Advertisement

Irvine Co. Suit Takes Up, Drops ‘No Perjury’ Memo on Kremer

Share
Times Staff Writer

In an apparent bid to discredit Irvine Co. Chairman Donald L. Bren, an attorney for dissident heiress Joan Irvine Smith tried Wednesday to show that Bren was upset in 1982 because the company’s then-president would not perjure himself.

But attorney Howard Friedman’s questioning was shunted aside when Bren testified that he had never seen the 5-year-old memo that Friedman cited as the basis for his allegation.

The memo was introduced in the eighth day of Bren’s testimony in the trial being held to establish the Irvine Co.’s market value. The three-page document was written by a top company official as a briefing paper for Bren to use in lining up support for his bid to oust the giant land development firm’s president, Peter Kremer.

Advertisement

The memo’s author, Irvine Co. Senior Vice President Gary Hunt, was not called to the stand Wednesday.

But in an out-of-court interview, Hunt said company attorneys were worried at the time that Kremer might damage the firm if he were to be fired and then called to testify in a lawsuit filed by Newport Beach homeowners over escalating lease payments for the Irvine Co.-owned land on which their homes were built.

Hunt’s memo contained a notation--in response to a hypotheical reason for retaining Kremer--that “PK won’t commit perjury.”

Friedman asked Bren Wednesday whether the “won’t commit perjury” notation meant that Kremer could not be “counted on” to lie in any testimony that he might have given if the homeowners’ lawsuit had gone to trial.

But Bren said he never saw the memo, and Friedman dropped the issue, saying he might raise it again if Hunt takes the stand.

In the interview Wednesday, Hunt said the memo did not advocate firing Kremer because he would not commit perjury. Instead, it affirmed Hunt’s belief that Kremer--if fired--would not lie in court because of any hard feelings over his firing, Hunt said.

Advertisement

“I was saying in the memo he’d never do it,” Hunt said. “He’s a man of very high principles.”

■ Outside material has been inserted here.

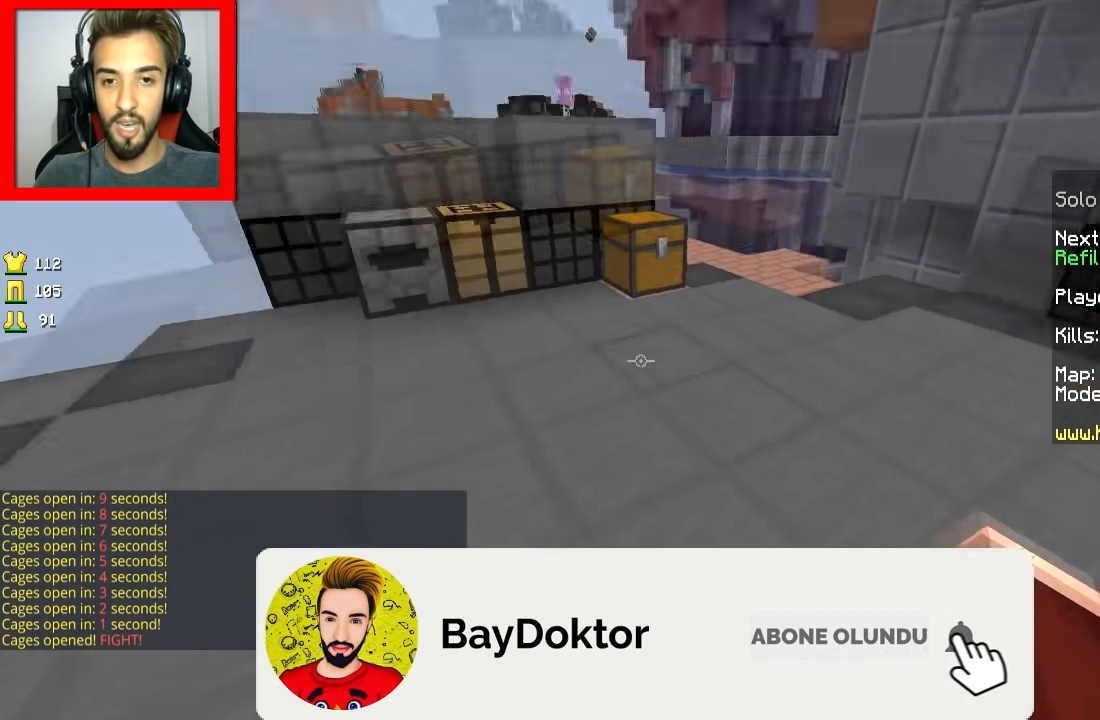
{"keys": [], "mouse": [], "events": [[417, "mouse_right", "down"], [467, "mouse_right", "up"], [467, "w", "up"]]}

Kremer subsequently was ousted and was never called as a witness in the homeowners’ suit because it was settled out of court shortly after Bren assumed control of the company. The suit, however, scarred the Irvine Co.’s reputation and forced it to delay an expansion of its Newport Center office and retail complex in Newport Beach.

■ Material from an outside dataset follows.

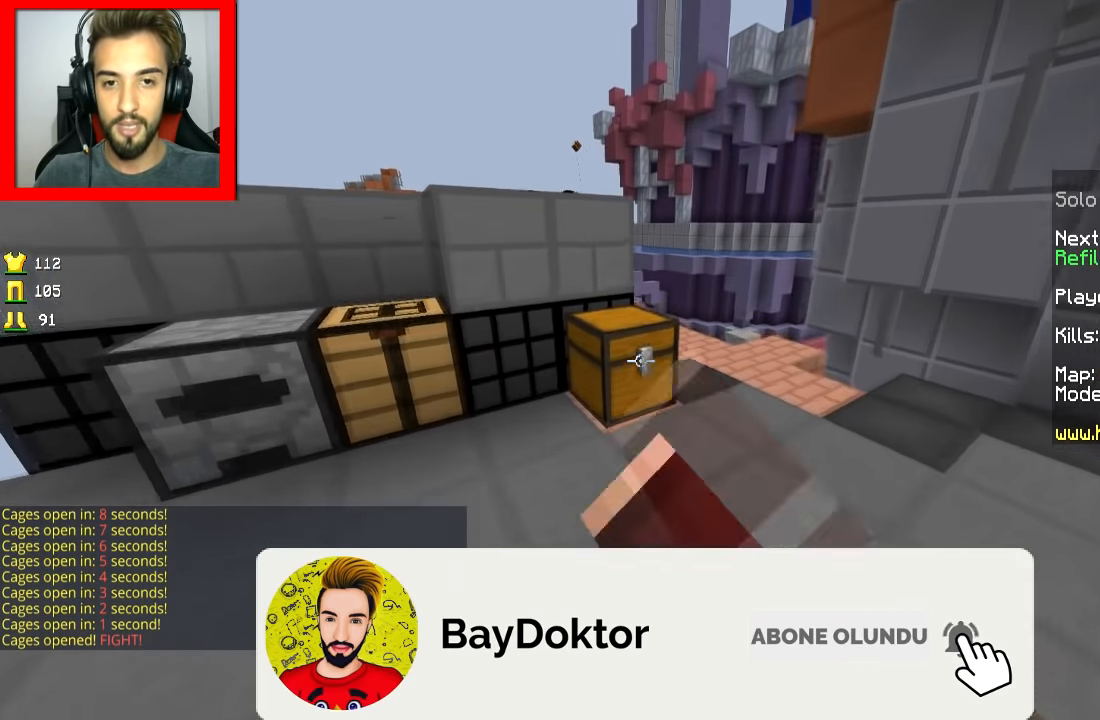
{"keys": [], "mouse": []}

Bren, who owned 34% of the Irvine Co. when the memo was written, acquired majority ownership of the huge land development firm in 1983.

Smith and her mother, Athalie Clark, owned 11% of the company before Bren’s buyout. They are battling Bren in a Michigan state court in a bid to increase the amount of money they will receive for their stake.

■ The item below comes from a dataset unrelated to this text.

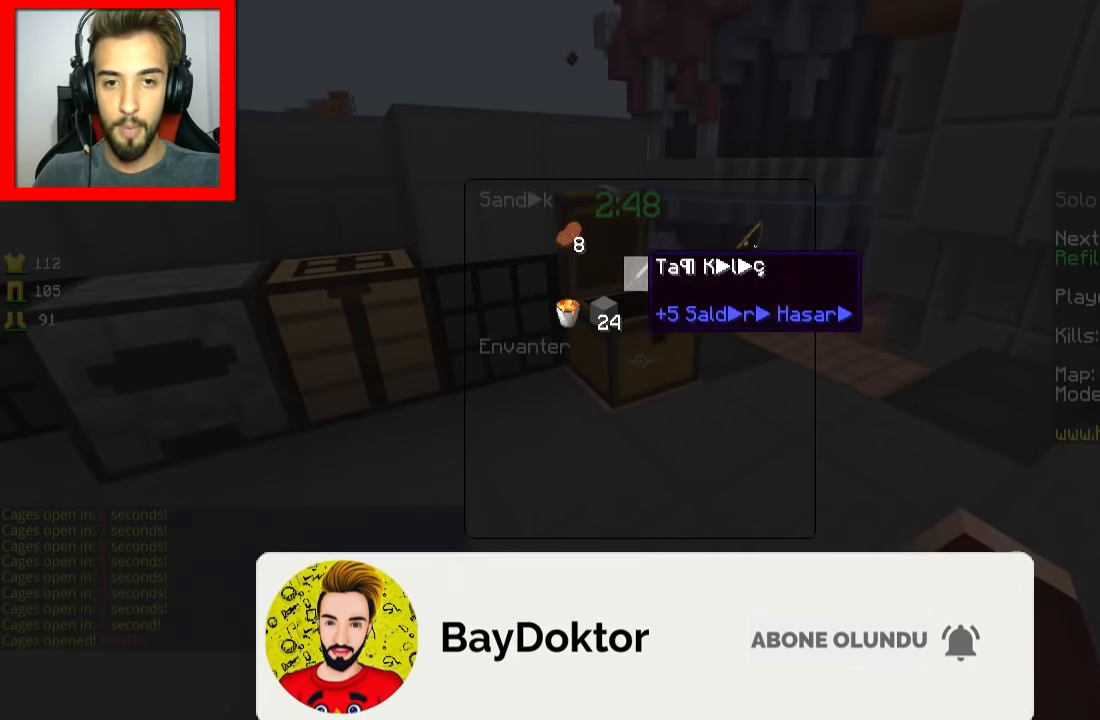
{"keys": [], "mouse": [], "events": []}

Bren is offering $88 million, but Smith contends the shares are worth $500 million, including interest accrued since 1983. The case is being tried in a suburb of Detroit because the company is incorporated in Michigan.

Lawyers for Smith introduced Hunt’s 1982 memo Wednesday as part of their cross-examination of Bren. Smith’s attorneys are trying to portray the company as being embroiled in corporate intrigue during the period when Bren was arranging his buyout.

Advertisement

The three-page, handwritten memo was penned by Hunt for Bren to use in a meeting with Herbert Allen, a New York investment banker and fellow company shareholder.

In his testimony, Bren has contended that Kremer was running the company into the ground after a consortium of businessmen, including Bren, bought the development firm in 1977 and installed Kremer as president.

The memo listed possible reasons Allen might have for not firing Kremer and suggested ways for Bren to counter those arguments.

The ambiguous “perjury” notation appears near the bottom of the otherwise innocuous memo, at a point where Hunt suggested that Allen might have resisted firing Kremer in the middle of a legal battle with Newport Beach homeowners over soaring lease payments.

Hunt suggested in the memo that Bren overcome Allen’s potential reluctance to fire Kremer with these counterarguments: “Must settle lawsuit. Must get out of residential leases. PK won’t commit perjury.”